In a concerning medical development, cases of Creutzfeldt-Jakob Disease (CJD), a rare and fatal brain disease, are on the rise. Researchers are baffled by this unexpected surge, as the disease is notoriously difficult to treat due to the resilience of its infectious agents called prions.
Unlike bacteria and viruses, prions are resistant to conventional methods of treatment. They can withstand extreme heat, radiation, and remain impervious to antibiotics and antivirals. This makes finding an effective course of action particularly challenging.
Recent findings indicate a significant increase in the reported incidence of CJD, especially among older individuals and women. Among women, the incidence rose from 1.06 to 1.58 cases per million, while among men the rise was from 1.05 to 1.47 cases per million. However, adjusting for age, the rise was found to be significant only among women.
Dr. Jessica Robinson-Papp, a professor and vice chair for clinical research at the Department of Neurology at the Icahn School of Medicine at Mount Sinai, suggests that the brevity of the research letter format is a limitation. According to her, the authors had limited opportunity to thoroughly explain their work.
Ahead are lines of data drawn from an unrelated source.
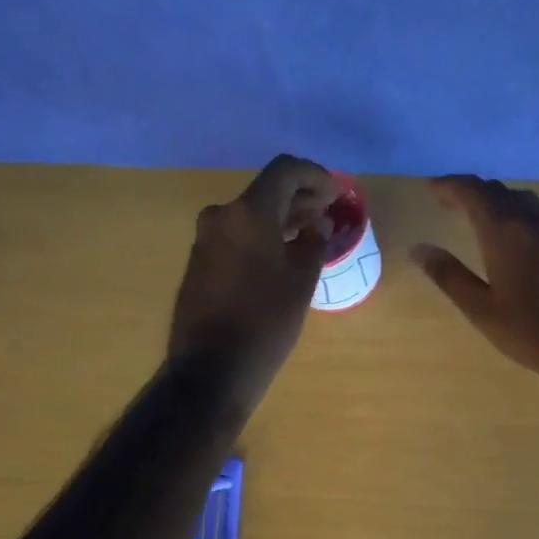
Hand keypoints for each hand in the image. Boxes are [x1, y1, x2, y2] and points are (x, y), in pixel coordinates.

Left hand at [169, 155, 336, 404]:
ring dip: (283, 217)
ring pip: (251, 213)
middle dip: (301, 196)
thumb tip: (317, 225)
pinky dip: (264, 234)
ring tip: (311, 233)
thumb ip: (313, 243)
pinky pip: (238, 233)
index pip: (285, 171)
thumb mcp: (302, 281)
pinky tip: (284, 254)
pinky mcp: (201, 261)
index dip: (316, 176)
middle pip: (267, 190)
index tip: (337, 194)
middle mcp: (222, 216)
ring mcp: (206, 238)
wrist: (212, 368)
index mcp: (248, 213)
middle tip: (329, 212)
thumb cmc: (266, 321)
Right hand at [411, 175, 538, 390]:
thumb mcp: (480, 308)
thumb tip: (418, 249)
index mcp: (504, 231)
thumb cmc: (529, 330)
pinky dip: (522, 213)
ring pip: (524, 200)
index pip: (473, 191)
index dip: (450, 185)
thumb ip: (448, 275)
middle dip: (472, 191)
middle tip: (450, 203)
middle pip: (499, 191)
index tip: (431, 189)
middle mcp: (532, 221)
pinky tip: (520, 234)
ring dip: (499, 200)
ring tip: (481, 215)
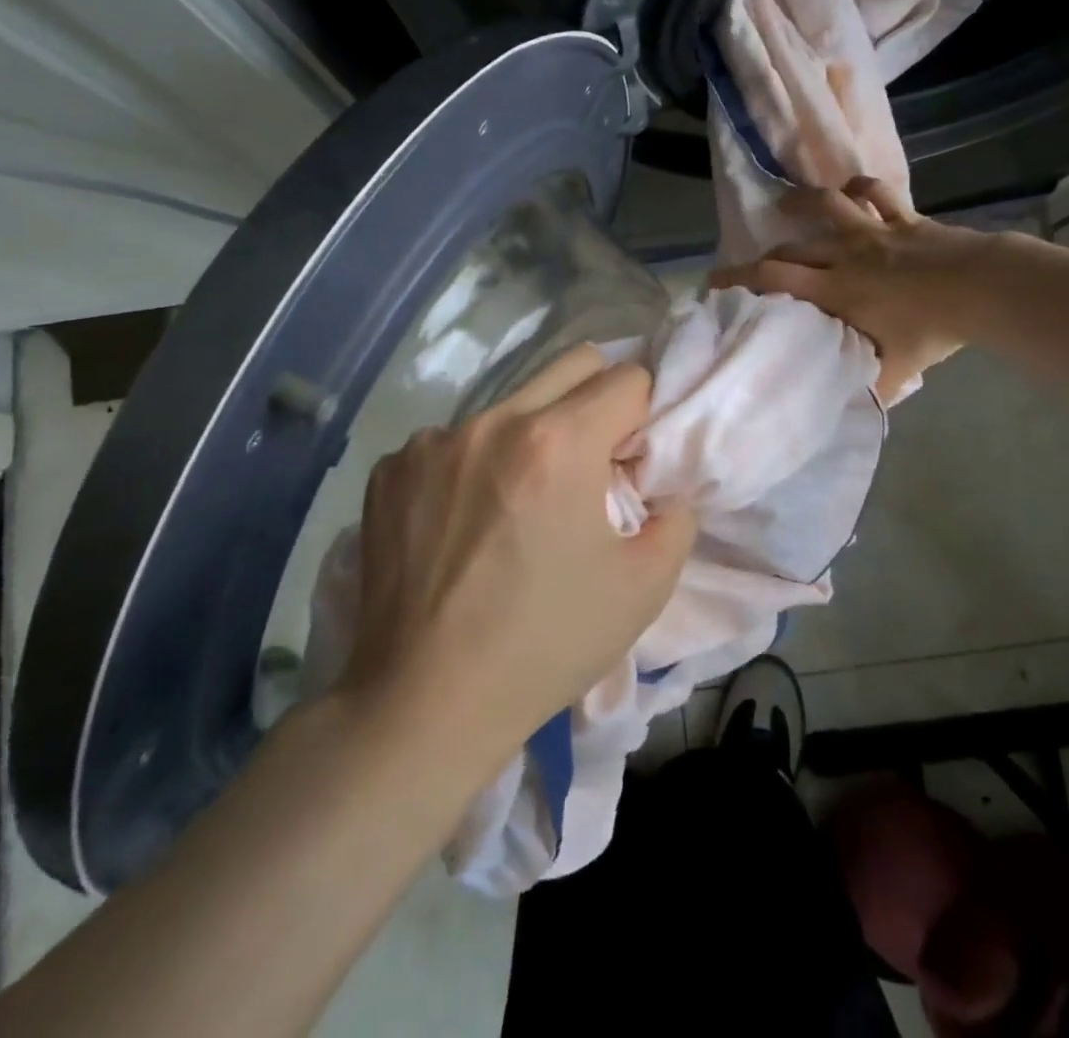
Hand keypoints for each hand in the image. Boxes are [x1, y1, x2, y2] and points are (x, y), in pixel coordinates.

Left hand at [344, 345, 695, 748]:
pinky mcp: (392, 468)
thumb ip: (676, 516)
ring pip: (511, 403)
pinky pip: (453, 439)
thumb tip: (660, 485)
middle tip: (591, 460)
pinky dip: (473, 463)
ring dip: (531, 433)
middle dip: (598, 398)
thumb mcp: (645, 587)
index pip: (627, 378)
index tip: (631, 459)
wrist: (426, 702)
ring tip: (519, 499)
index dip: (643, 415)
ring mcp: (433, 442)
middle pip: (572, 365)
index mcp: (559, 443)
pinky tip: (463, 521)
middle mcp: (494, 422)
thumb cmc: (546, 643)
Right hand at [710, 177, 989, 402]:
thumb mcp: (895, 370)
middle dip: (761, 255)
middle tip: (747, 264)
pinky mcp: (903, 219)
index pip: (774, 281)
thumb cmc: (932, 330)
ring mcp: (874, 232)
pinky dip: (862, 188)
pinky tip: (851, 190)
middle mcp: (845, 256)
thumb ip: (867, 388)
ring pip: (827, 205)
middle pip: (791, 248)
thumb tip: (847, 411)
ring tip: (786, 204)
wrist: (980, 289)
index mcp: (835, 291)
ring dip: (803, 202)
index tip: (713, 282)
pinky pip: (878, 193)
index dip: (739, 279)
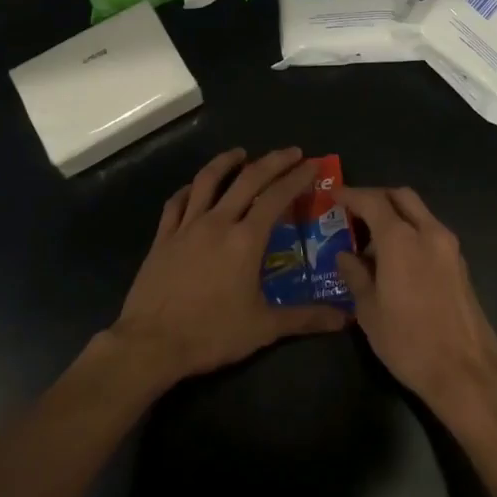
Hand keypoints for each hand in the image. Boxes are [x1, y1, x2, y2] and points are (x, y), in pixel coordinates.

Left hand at [111, 148, 348, 384]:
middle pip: (248, 180)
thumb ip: (305, 318)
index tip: (312, 164)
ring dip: (226, 162)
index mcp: (245, 240)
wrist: (151, 344)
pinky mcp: (163, 237)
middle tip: (291, 152)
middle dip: (272, 161)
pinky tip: (194, 187)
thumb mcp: (263, 328)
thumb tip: (346, 318)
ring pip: (207, 181)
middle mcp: (218, 223)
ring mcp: (186, 227)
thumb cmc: (211, 334)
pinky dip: (189, 189)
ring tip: (240, 153)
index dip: (297, 178)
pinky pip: (176, 203)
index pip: (277, 198)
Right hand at [337, 186, 496, 417]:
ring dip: (396, 216)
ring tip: (373, 243)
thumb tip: (345, 256)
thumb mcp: (369, 311)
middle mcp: (429, 233)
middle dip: (377, 197)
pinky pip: (431, 232)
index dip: (351, 195)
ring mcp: (450, 247)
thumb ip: (355, 276)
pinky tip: (397, 260)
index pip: (373, 201)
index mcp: (401, 240)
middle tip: (355, 212)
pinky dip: (411, 232)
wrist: (466, 373)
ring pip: (420, 213)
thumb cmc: (409, 342)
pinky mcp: (460, 264)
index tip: (334, 195)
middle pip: (402, 197)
To aid in diagnosis, modern techniques such as the cerebrospinal fluid real-time quaking-induced conversion (CSF RT-QuIC) test have been developed. This test allows for the precise detection of abnormal prions in a patient’s spinal fluid. However, it is worth noting that this test only became available relatively recently.
A case study from Mount Sinai Queens Hospital Center in New York highlighted a 62-year-old man who displayed symptoms of rapidly progressing dementia and difficulty walking. Interestingly, the case report noted that the man’s neurological function worsened after he tested positive for COVID-19 upon admission. Eventually, he was diagnosed with prion disease.
While the study authors suggest a potential connection between prion disease and COVID-19, they emphasize the need for further research. At present, the evidence is limited to coincidental findings.
The authors also shed light on the mRNA in the Pfizer vaccine and its potential to bind to specific proteins, inducing abnormal protein folding similar to that observed in prion diseases. They draw attention to the mRNA’s translation of the spike protein, which can increase intracellular zinc levels, triggering the conversion of TAR DNA-binding protein into its pathological prion form.
It’s important to note that these findings call for additional research and should not be interpreted as definitive evidence.
Creutzfeldt-Jakob Disease remains a complex and mysterious disorder with no known cure. The rising incidence of CJD raises concerns among medical professionals worldwide. Continued research and exploration into this fatal brain disease are essential in the quest for effective treatments and prevention strategies.